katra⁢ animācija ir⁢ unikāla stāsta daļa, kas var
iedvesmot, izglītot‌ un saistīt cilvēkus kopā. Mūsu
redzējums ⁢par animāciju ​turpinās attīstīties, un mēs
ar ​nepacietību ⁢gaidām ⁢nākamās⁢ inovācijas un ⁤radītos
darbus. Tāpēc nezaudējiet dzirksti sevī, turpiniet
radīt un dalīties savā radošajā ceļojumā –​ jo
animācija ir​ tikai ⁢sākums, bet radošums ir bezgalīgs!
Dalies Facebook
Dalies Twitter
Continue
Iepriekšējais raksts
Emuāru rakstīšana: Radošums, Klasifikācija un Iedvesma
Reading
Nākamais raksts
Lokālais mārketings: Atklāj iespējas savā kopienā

▶ [Instructions for the task] Every line above should be written out again exactly as it stands.

▶ [Answer below]
katra⁢ animācija ir⁢ unikāla stāsta daļa, kas var
iedvesmot, izglītot‌ un saistīt cilvēkus kopā. Mūsu
redzējums ⁢par animāciju ​turpinās attīstīties, un mēs
ar ​nepacietību ⁢gaidām ⁢nākamās⁢ inovācijas un ⁤radītos
darbus. Tāpēc nezaudējiet dzirksti sevī, turpiniet
radīt un dalīties savā radošajā ceļojumā –​ jo
animācija ir​ tikai ⁢sākums, bet radošums ir bezgalīgs!
Dalies Facebook
Dalies Twitter
Continue
Iepriekšējais raksts
Emuāru rakstīšana: Radošums, Klasifikācija un Iedvesma
Reading
Nākamais raksts
Lokālais mārketings: Atklāj iespējas savā kopienā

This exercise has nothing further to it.